§ **Exercise**
The pictures do not go in the copy. Reproduce the rest of the entries exactly.

[Records from a collection]
__________________________________________________

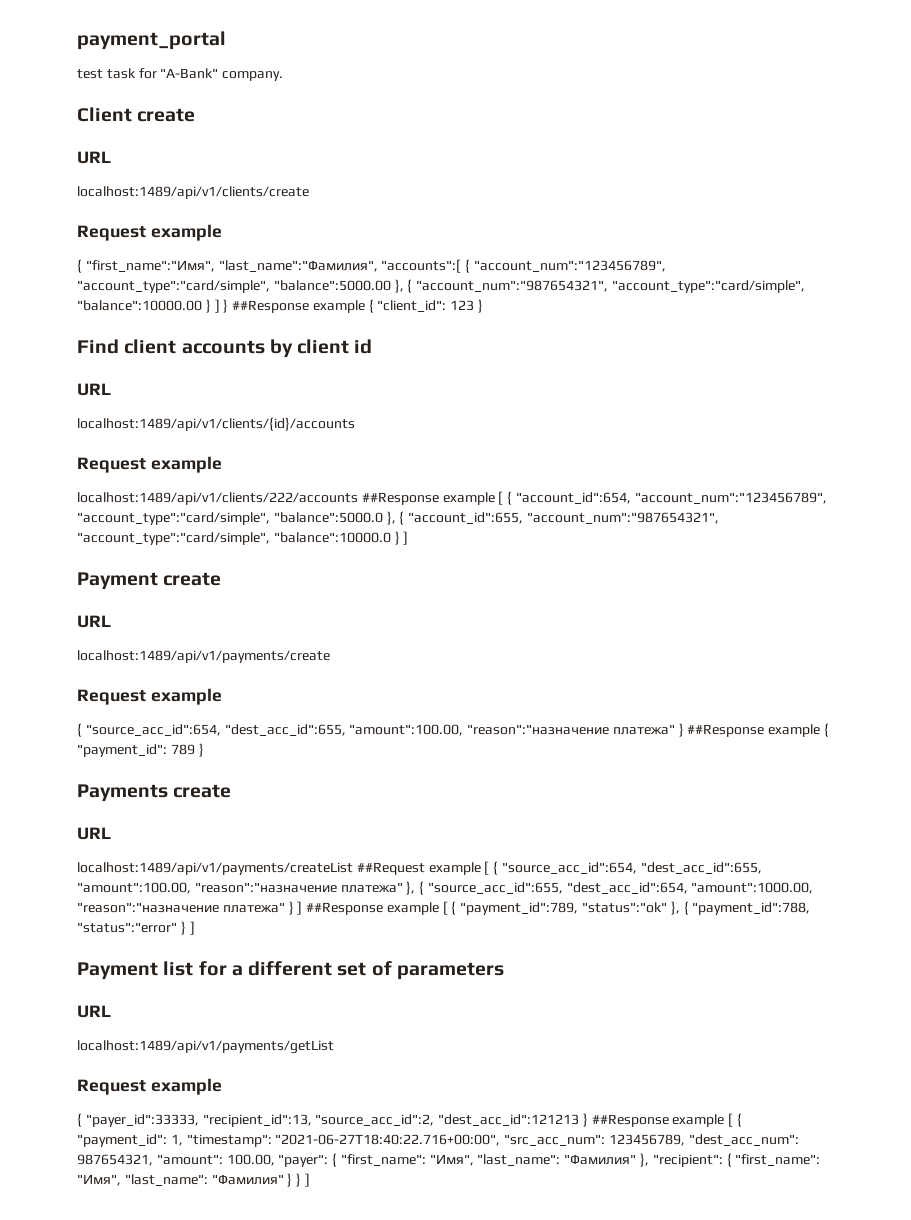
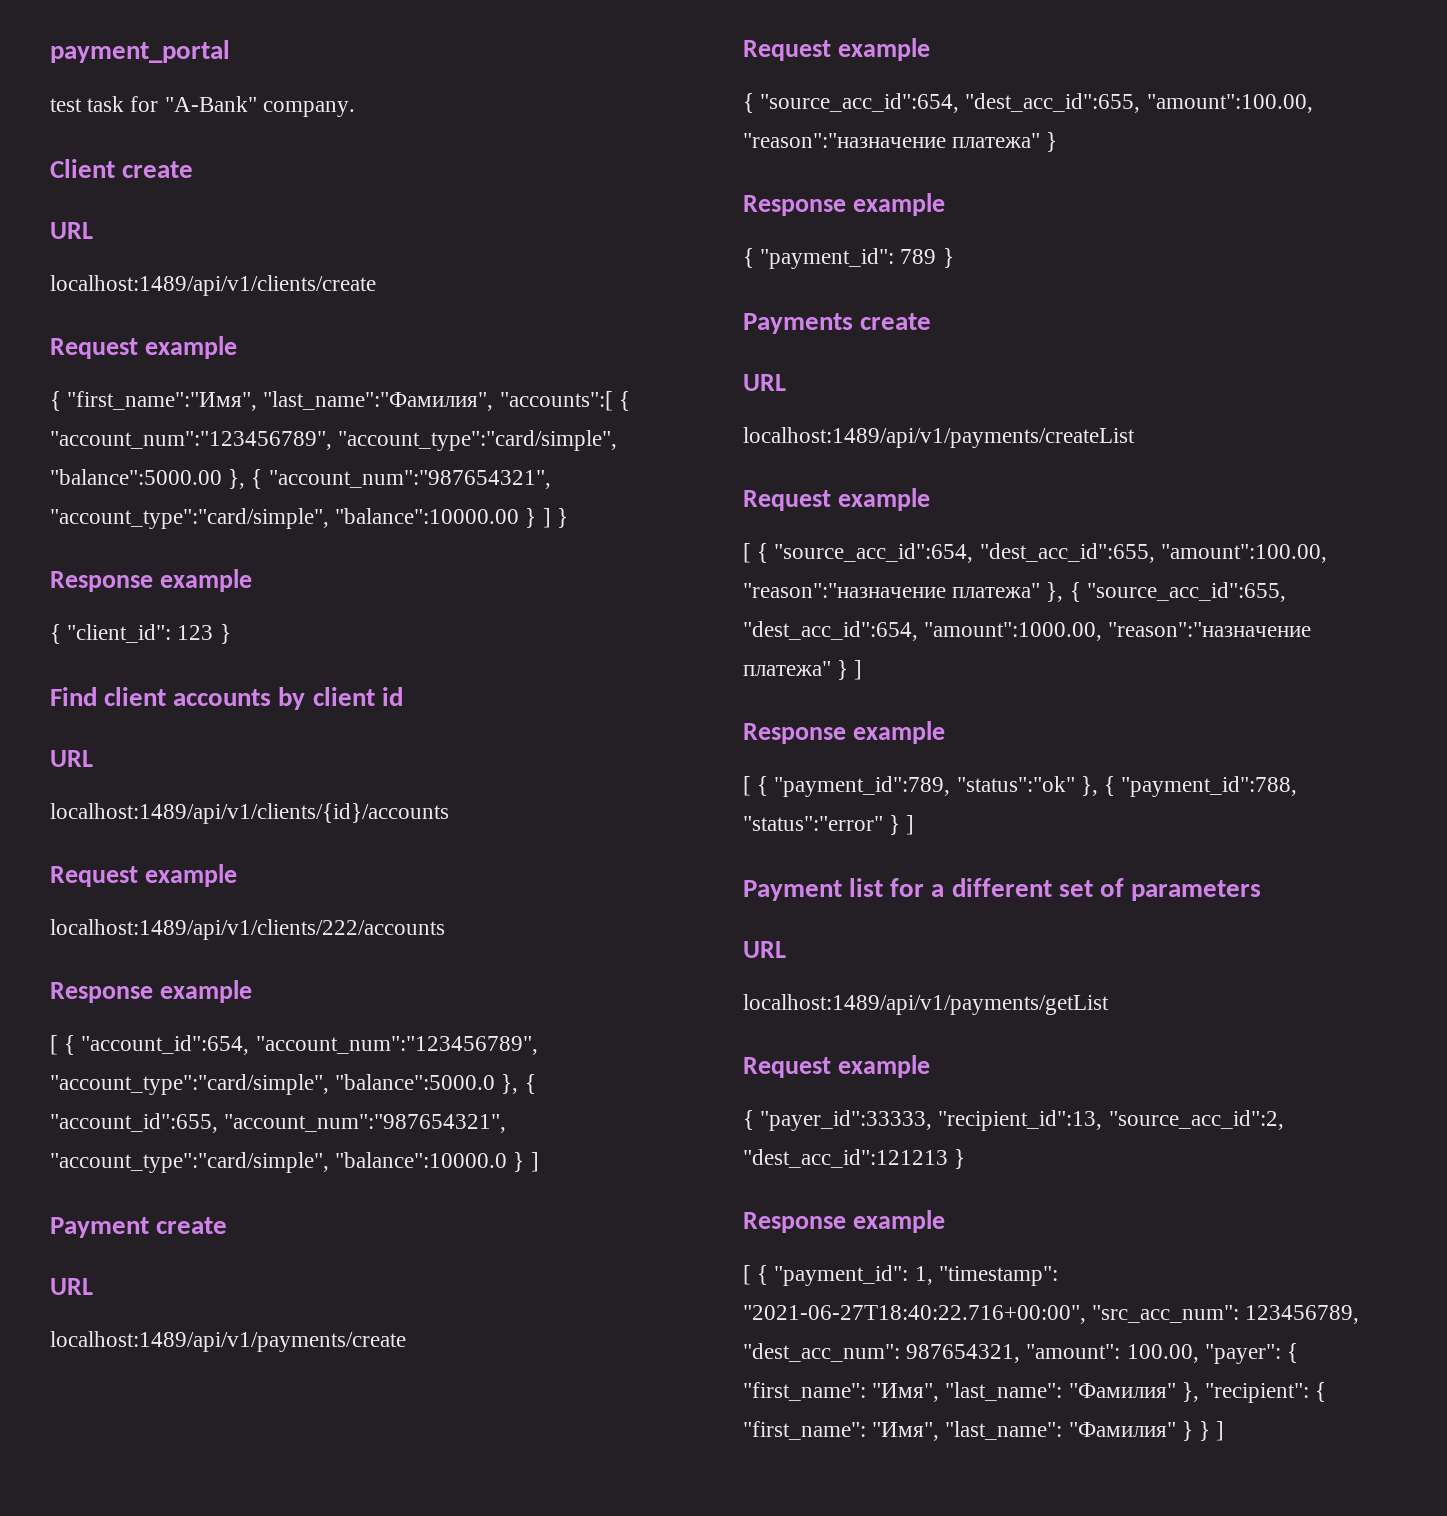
[232,300,365,313] ##Response example -> [50,569,252,592] // Response example //
[361,492,495,505] ##Response example -> [50,980,252,1003] // Response example //
[687,724,821,737] ##Response example -> [743,193,945,216] // Response example //
[356,862,481,875] ##Request example -> [743,488,930,511] // Request example //
[306,902,439,915] ##Response example -> [743,721,945,744] // Response example //
[591,1114,725,1127] ##Response example -> [743,1210,945,1233] // Response example //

__________________________________________________

§ **Solved exercise**
[232,300,365,313] ##Response example -> [50,569,252,592] // Response example //
[361,492,495,505] ##Response example -> [50,980,252,1003] // Response example //
[687,724,821,737] ##Response example -> [743,193,945,216] // Response example //
[356,862,481,875] ##Request example -> [743,488,930,511] // Request example //
[306,902,439,915] ##Response example -> [743,721,945,744] // Response example //
[591,1114,725,1127] ##Response example -> [743,1210,945,1233] // Response example //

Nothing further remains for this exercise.